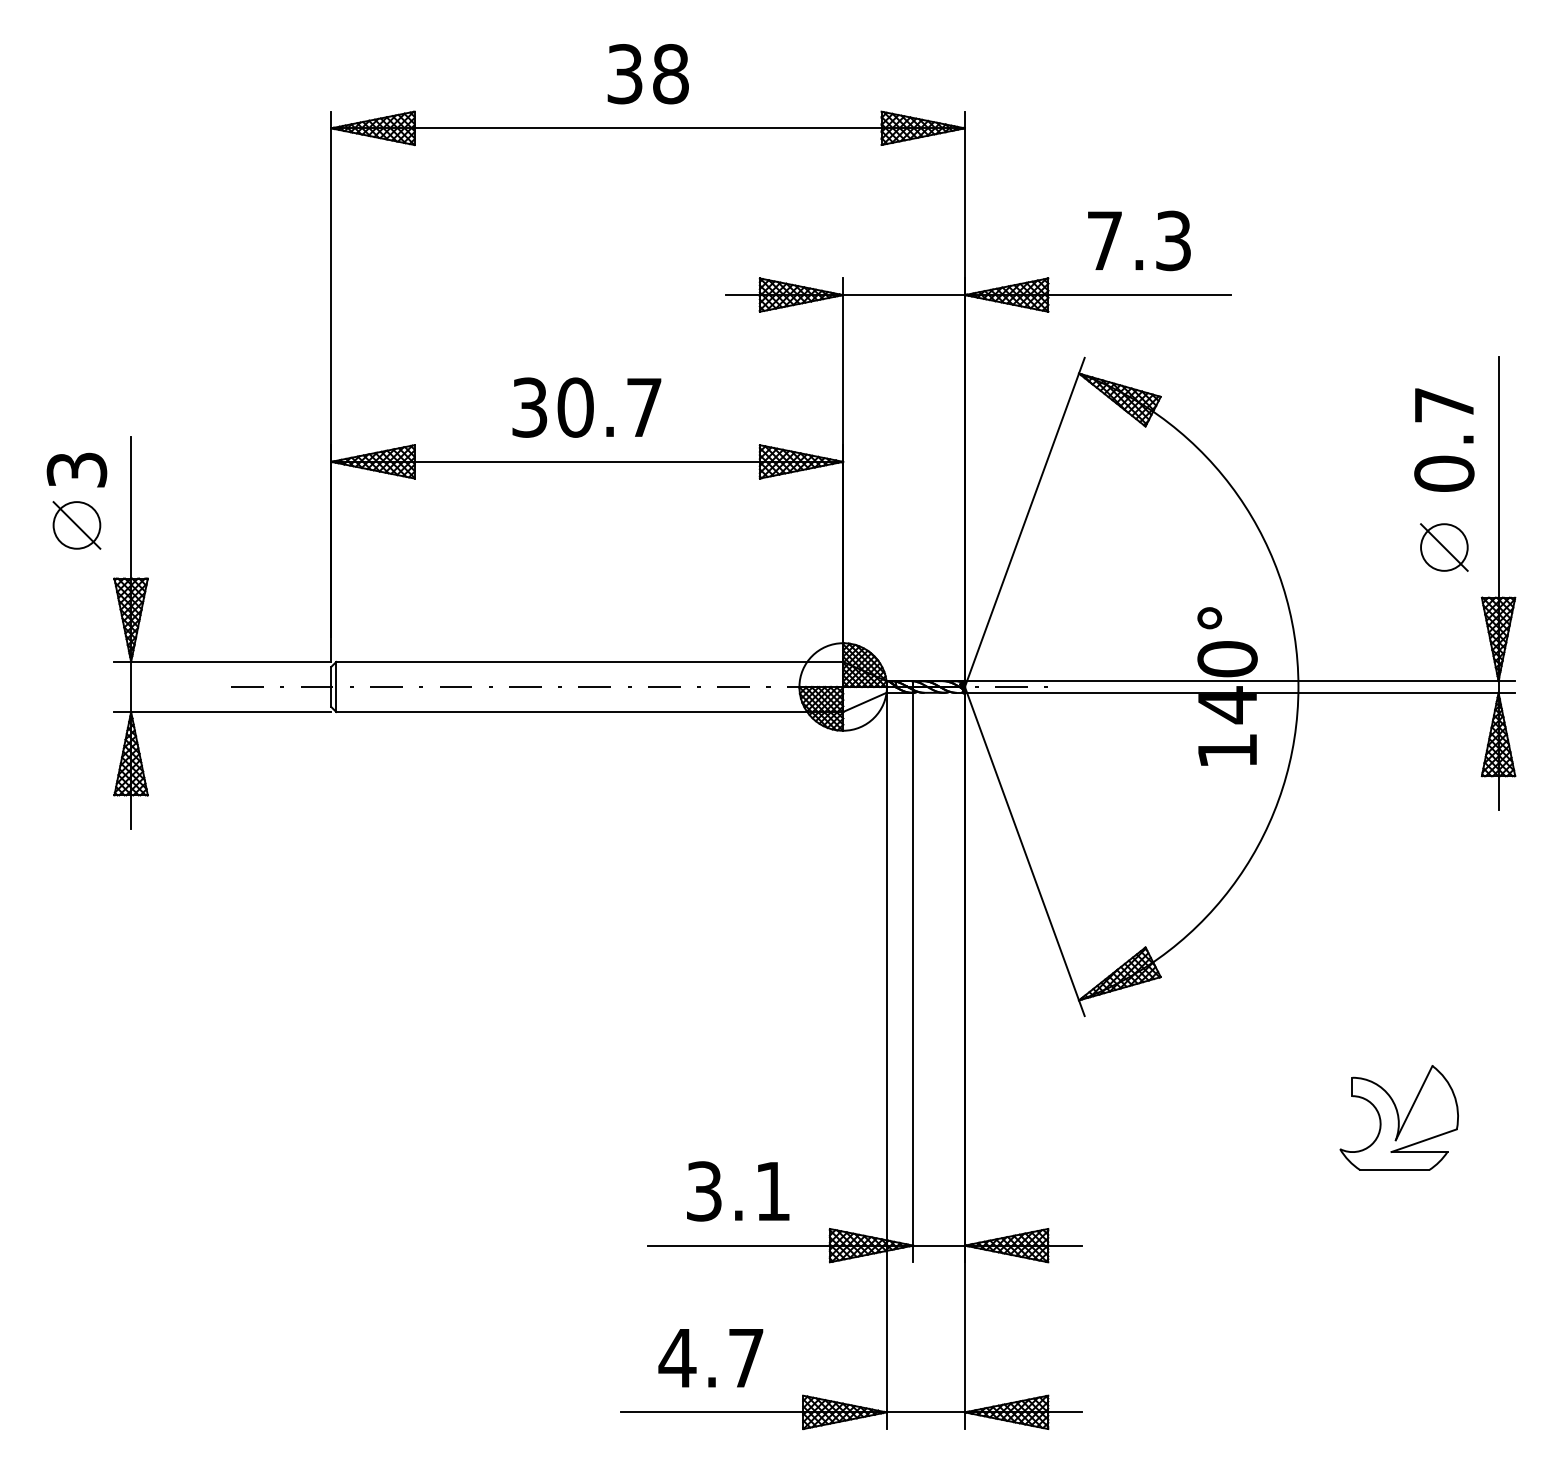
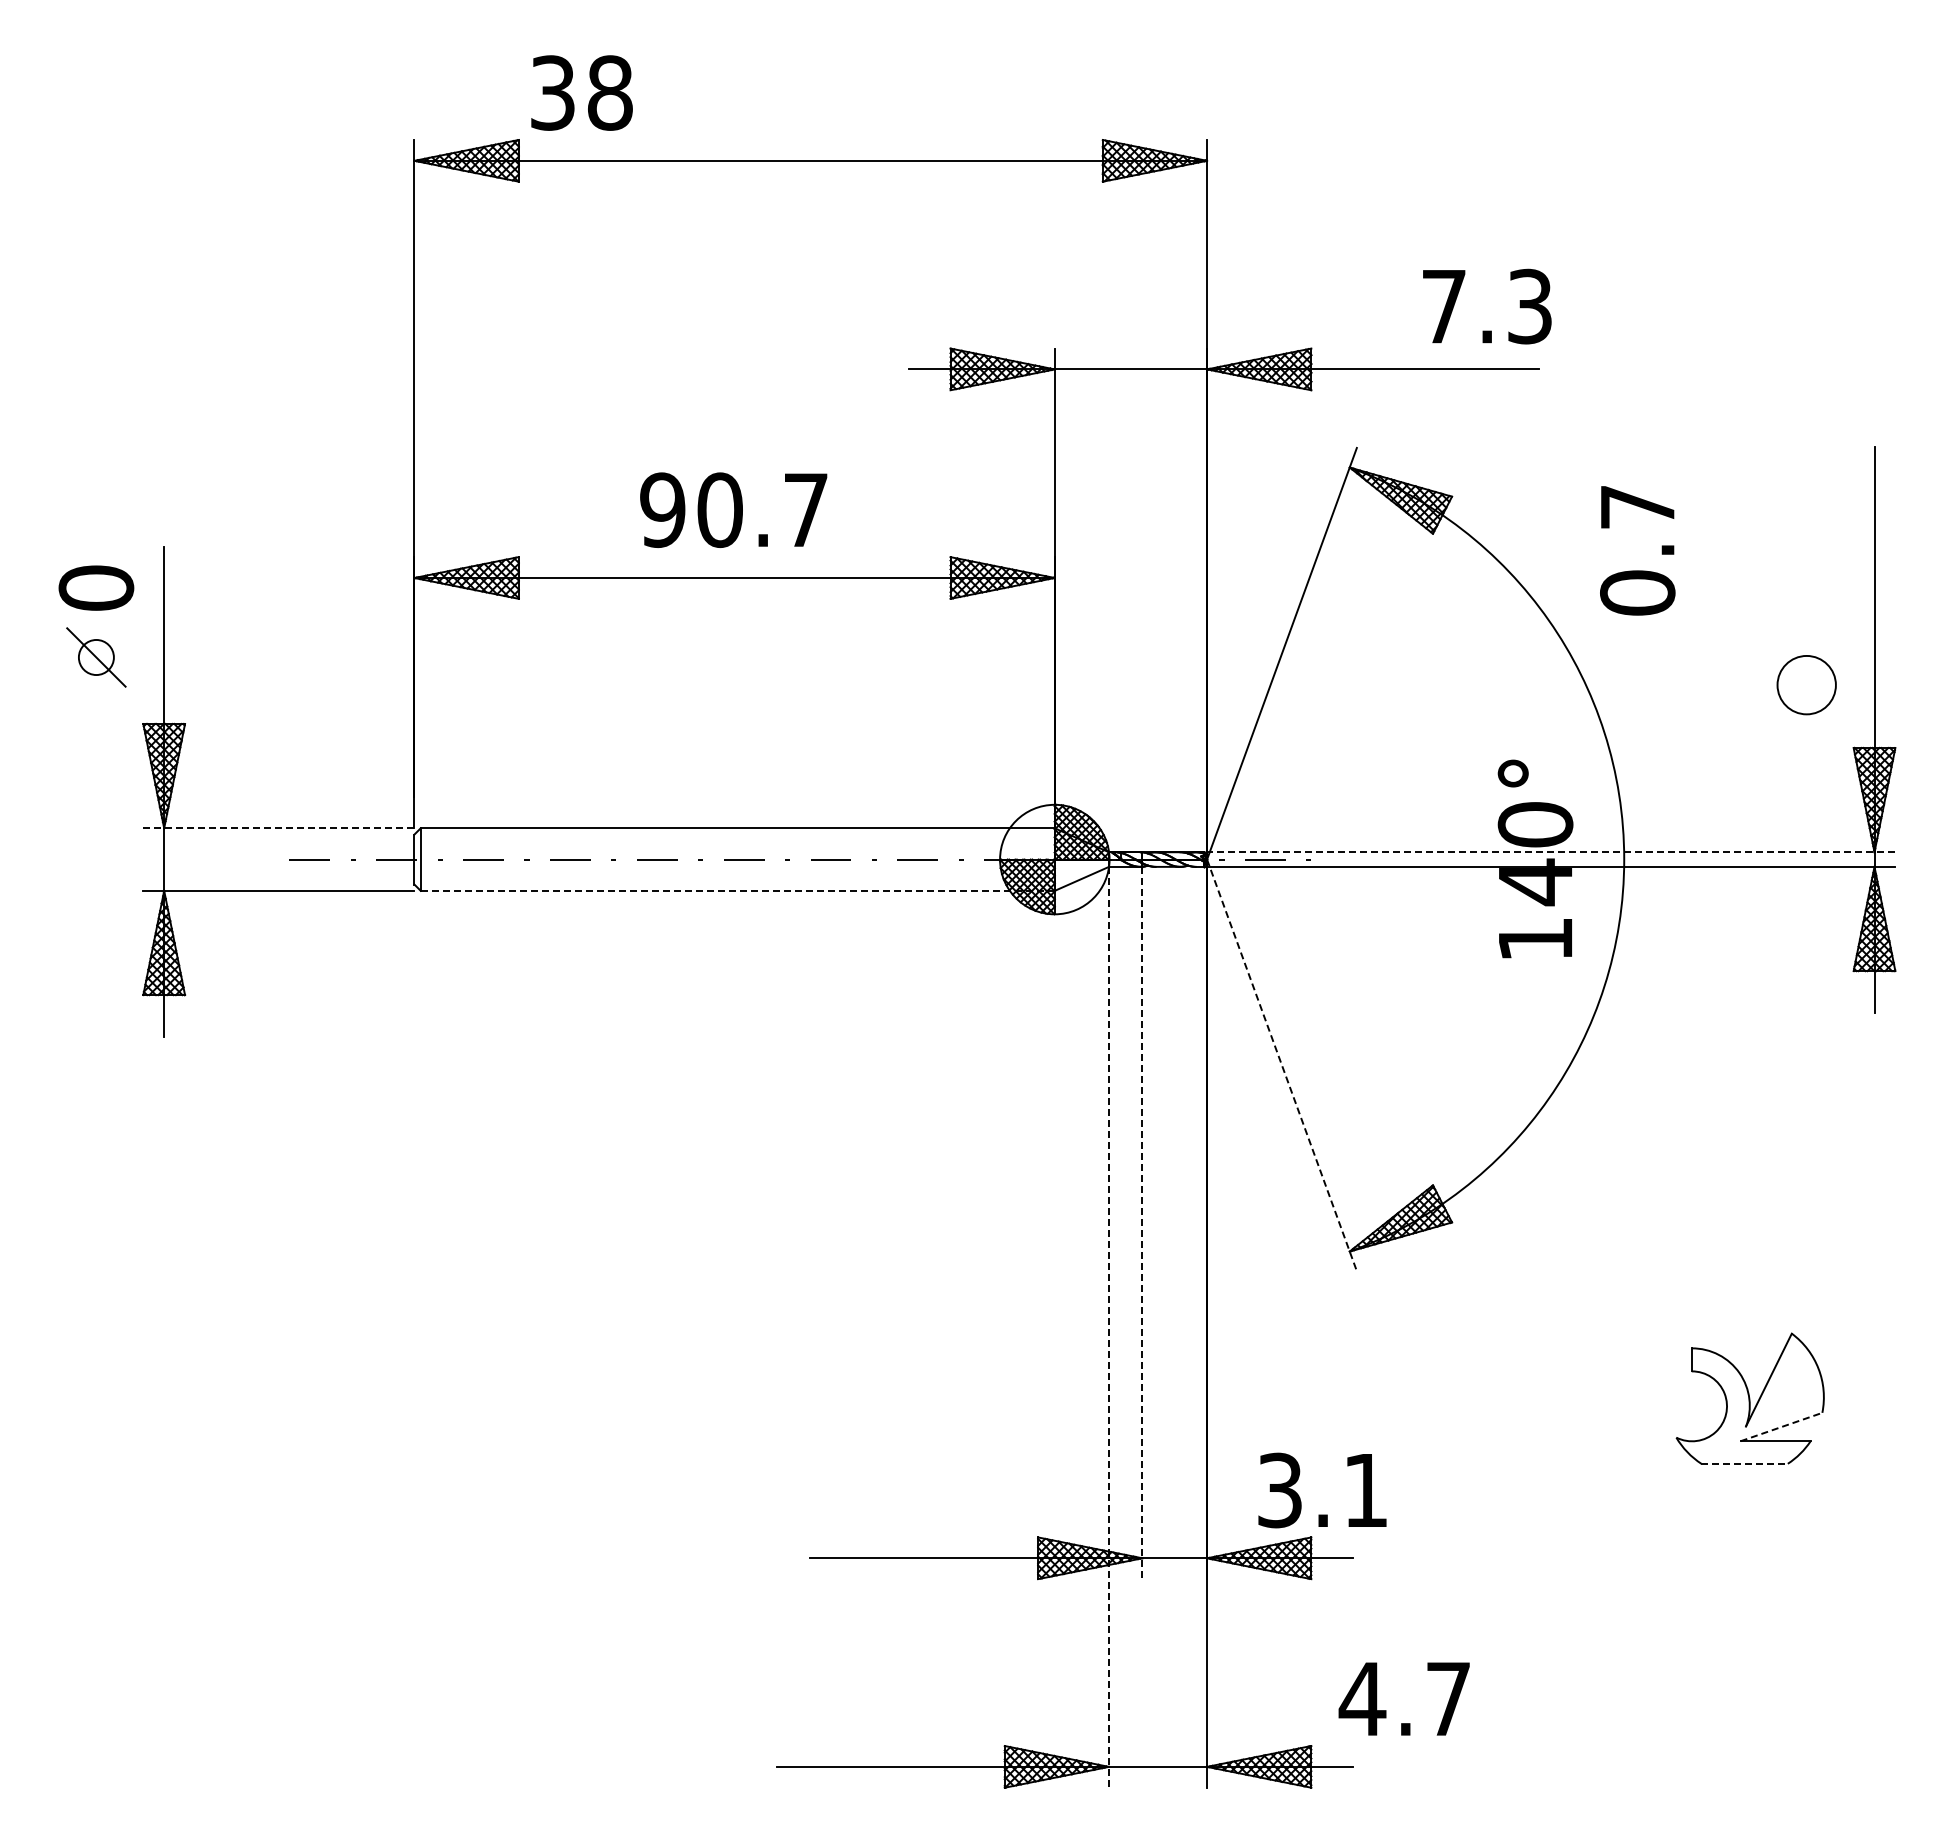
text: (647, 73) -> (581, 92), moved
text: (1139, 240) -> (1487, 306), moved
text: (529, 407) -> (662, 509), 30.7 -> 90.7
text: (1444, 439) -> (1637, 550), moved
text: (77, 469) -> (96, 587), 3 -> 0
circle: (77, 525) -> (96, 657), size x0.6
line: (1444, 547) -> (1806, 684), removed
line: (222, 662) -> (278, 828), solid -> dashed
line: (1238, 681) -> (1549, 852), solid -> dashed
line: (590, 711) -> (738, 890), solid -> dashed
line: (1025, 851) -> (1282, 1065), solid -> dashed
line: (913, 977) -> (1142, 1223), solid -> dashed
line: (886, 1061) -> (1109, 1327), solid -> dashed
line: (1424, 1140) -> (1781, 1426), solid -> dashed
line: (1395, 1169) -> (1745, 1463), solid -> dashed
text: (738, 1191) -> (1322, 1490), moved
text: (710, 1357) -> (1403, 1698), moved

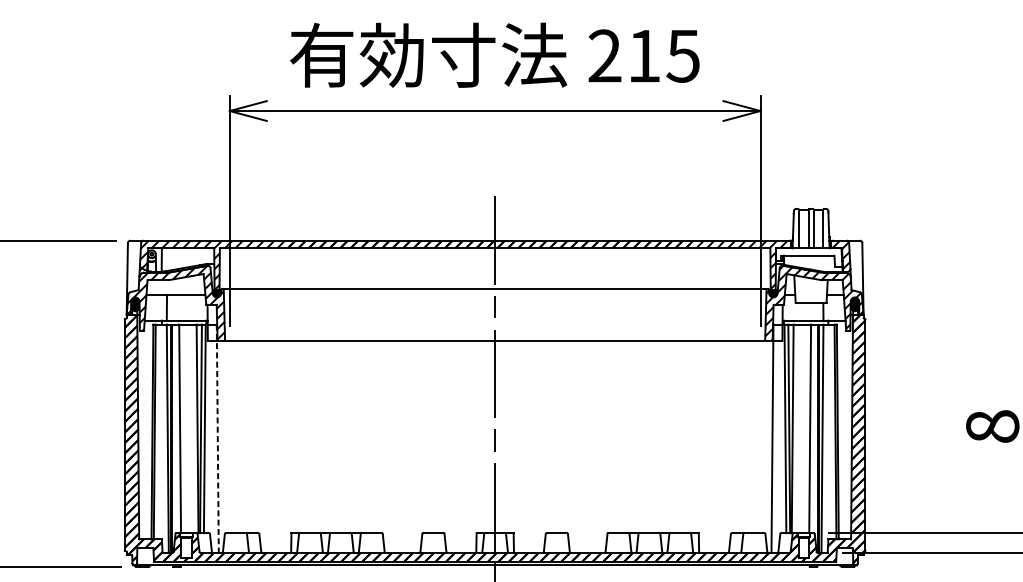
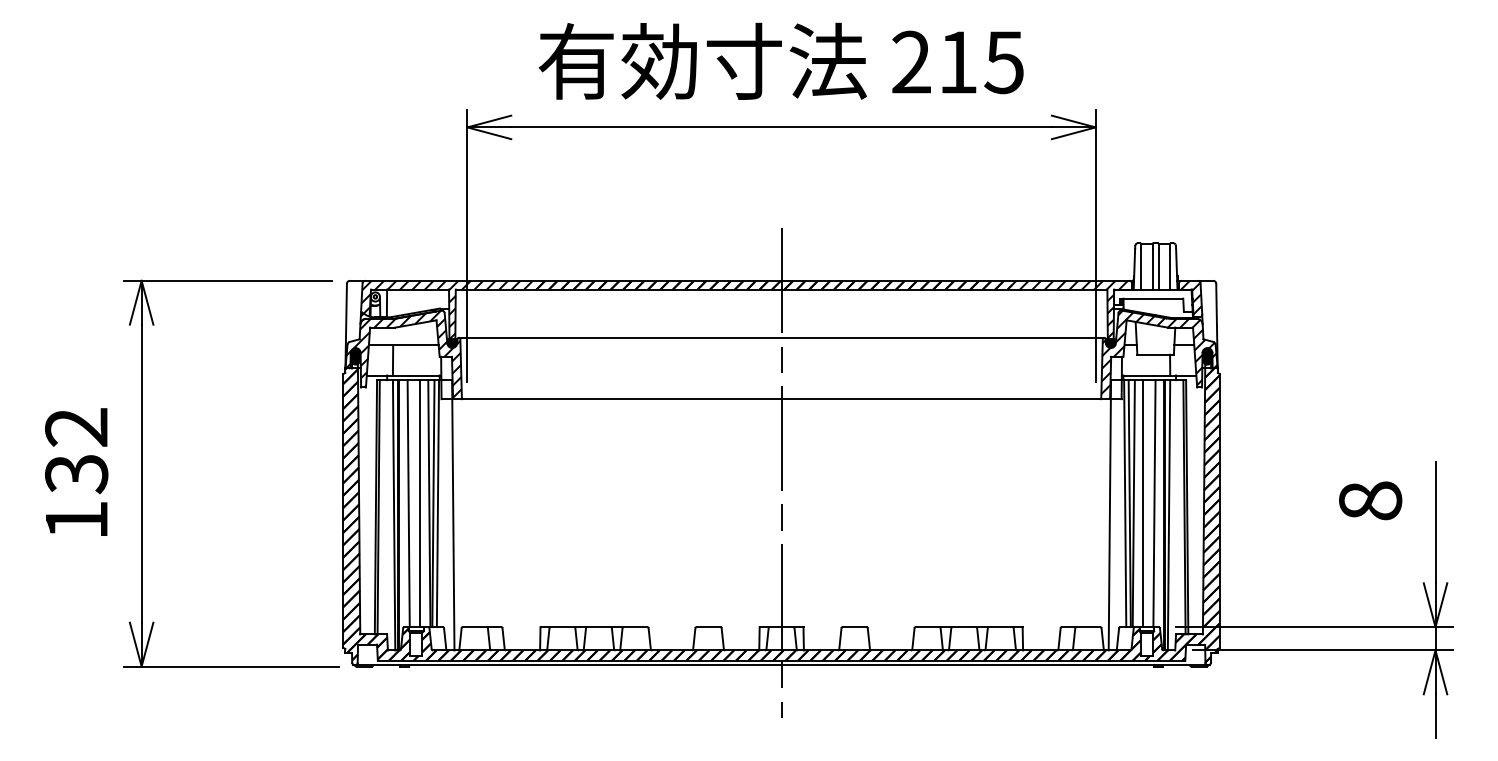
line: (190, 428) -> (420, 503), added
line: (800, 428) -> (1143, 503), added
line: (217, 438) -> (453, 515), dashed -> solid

> [WORK INSTRUCTIONS] For the string "solid", show each line of the listing where it appears.

> [ANSWER BELOW]
line: (222, 662) -> (278, 828), solid -> dashed
line: (1238, 681) -> (1549, 852), solid -> dashed
line: (590, 711) -> (738, 890), solid -> dashed
line: (1025, 851) -> (1282, 1065), solid -> dashed
line: (913, 977) -> (1142, 1223), solid -> dashed
line: (886, 1061) -> (1109, 1327), solid -> dashed
line: (1424, 1140) -> (1781, 1426), solid -> dashed
line: (1395, 1169) -> (1745, 1463), solid -> dashed
line: (217, 438) -> (453, 515), dashed -> solid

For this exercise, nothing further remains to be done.